Rusia Targetkan Alexey Navalny dengan Racun Berbahaya

[original_title]

Jackiecilley.com – Lima negara NATO Eropa, yaitu Inggris, Prancis, Jerman, Swedia, dan Belanda, menuduh Rusia terlibat dalam kematian musuh politik Presiden Vladimir Putin, Alexey Navalny, dengan menggunakan racun katak panah yang sangat berbahaya. Tuduhan ini dilontarkan pada Sabtu, 14 Februari 2026, berdasarkan hasil uji laboratorium yang dilakukan terhadap sampel jaringan dari tubuh Navalny.

Dalam pernyataan bersama, kelima negara tersebut mengungkapkan bahwa sampel menunjukkan adanya racun mematikan yang dikenal sebagai epibatidine, yang berasal dari katak panah liar di Amerika Selatan. Racun ini diketahui 200 kali lebih kuat daripada morfin, dan dianggap sebagai sebab utama kematian Navalny. Negara-negara tersebut menyatakan keyakinan bahwa Rusia memiliki sarana, motif, dan kesempatan untuk melakukan tindakan tersebut.

Navalny, seorang aktivis anti-korupsi yang dikenal berani melawan rezim Kremlin, meninggal dunia pada 16 Februari 2024, saat menjalani hukuman penjara selama 19 tahun yang dia anggap bermotivasi politik. Kematian ini mengundang perhatian internasional dan menambah ketegangan antara Rusia dan negara-negara Barat.

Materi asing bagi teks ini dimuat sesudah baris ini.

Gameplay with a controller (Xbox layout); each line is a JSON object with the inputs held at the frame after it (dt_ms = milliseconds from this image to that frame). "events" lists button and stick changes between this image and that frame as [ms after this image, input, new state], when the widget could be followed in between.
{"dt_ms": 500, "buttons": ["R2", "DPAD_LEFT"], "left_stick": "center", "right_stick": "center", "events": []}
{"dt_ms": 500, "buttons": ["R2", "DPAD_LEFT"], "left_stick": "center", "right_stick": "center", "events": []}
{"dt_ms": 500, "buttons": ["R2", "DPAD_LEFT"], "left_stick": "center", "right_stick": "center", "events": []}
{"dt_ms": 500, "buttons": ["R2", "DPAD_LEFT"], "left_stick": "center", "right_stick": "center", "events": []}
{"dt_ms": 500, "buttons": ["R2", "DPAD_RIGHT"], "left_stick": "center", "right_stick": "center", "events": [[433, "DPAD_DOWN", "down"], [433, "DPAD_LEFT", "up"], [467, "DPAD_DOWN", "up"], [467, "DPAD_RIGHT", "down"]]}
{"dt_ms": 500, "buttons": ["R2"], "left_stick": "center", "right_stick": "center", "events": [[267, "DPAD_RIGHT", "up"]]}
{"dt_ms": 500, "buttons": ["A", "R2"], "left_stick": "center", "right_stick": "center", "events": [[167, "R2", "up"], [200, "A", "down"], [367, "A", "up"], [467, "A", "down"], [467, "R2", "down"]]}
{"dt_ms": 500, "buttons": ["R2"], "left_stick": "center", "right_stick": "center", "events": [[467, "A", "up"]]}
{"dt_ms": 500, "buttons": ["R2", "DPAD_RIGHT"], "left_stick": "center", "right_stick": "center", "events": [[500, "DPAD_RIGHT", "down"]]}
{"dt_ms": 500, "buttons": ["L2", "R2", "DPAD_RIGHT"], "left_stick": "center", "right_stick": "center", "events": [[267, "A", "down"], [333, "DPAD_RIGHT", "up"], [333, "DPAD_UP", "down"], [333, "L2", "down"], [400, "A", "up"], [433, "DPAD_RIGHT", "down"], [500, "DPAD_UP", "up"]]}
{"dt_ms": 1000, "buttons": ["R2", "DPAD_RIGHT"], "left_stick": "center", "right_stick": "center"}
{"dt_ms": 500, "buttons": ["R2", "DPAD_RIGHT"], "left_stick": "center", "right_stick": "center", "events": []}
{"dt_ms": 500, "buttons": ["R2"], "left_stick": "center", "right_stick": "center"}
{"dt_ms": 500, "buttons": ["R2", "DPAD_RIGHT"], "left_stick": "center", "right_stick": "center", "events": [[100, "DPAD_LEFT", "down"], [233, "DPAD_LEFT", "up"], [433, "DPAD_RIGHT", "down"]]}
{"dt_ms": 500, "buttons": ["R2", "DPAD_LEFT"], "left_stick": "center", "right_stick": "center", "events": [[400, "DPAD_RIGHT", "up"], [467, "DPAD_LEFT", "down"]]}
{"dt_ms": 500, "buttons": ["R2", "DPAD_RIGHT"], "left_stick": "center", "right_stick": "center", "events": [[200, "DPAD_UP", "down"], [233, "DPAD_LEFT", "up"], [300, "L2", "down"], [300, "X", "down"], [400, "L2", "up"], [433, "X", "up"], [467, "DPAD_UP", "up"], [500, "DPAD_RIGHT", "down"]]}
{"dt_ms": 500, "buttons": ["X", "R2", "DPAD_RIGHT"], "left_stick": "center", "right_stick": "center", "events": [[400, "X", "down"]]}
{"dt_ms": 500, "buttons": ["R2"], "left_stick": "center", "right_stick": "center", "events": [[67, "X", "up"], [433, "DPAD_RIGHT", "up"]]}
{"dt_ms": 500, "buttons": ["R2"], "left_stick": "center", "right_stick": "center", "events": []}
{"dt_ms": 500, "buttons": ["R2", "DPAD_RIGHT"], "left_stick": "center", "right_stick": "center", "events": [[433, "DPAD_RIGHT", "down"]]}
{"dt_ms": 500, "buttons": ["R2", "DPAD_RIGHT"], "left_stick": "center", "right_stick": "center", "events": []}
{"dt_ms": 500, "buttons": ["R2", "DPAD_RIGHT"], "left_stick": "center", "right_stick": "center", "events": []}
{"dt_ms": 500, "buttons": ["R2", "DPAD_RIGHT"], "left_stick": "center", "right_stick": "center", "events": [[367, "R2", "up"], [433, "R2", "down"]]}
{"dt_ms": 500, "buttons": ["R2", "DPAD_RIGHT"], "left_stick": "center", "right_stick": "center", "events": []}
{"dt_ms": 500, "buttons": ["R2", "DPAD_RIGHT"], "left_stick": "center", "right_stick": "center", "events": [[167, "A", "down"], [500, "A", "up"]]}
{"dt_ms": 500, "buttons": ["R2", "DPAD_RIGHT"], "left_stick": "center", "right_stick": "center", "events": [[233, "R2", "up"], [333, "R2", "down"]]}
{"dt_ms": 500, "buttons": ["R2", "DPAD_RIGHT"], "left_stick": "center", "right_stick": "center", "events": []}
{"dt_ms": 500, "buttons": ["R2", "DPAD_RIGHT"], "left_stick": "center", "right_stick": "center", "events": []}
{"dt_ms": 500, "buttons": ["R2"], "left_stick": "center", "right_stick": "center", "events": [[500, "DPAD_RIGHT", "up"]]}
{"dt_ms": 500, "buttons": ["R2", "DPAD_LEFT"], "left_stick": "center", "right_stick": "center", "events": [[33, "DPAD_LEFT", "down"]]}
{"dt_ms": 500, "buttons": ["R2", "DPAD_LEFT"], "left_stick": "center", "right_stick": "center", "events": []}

Juru bicara Kementerian Luar Negeri Rusia, Maria Zakharova, menanggapi tuduhan tersebut dengan mengatakan bahwa dia akan memberikan komentar setelah hasil tes dipublikasikan, yang hingga saat ini belum dilakukan. Kelima negara NATO juga telah melaporkan Rusia kepada Organisasi Pelarangan Senjata Kimia terkait dugaan pelanggaran Konvensi Senjata Kimia. Hingga kini, belum ada tanggapan resmi dari organisasi tersebut mengenai laporan tersebut.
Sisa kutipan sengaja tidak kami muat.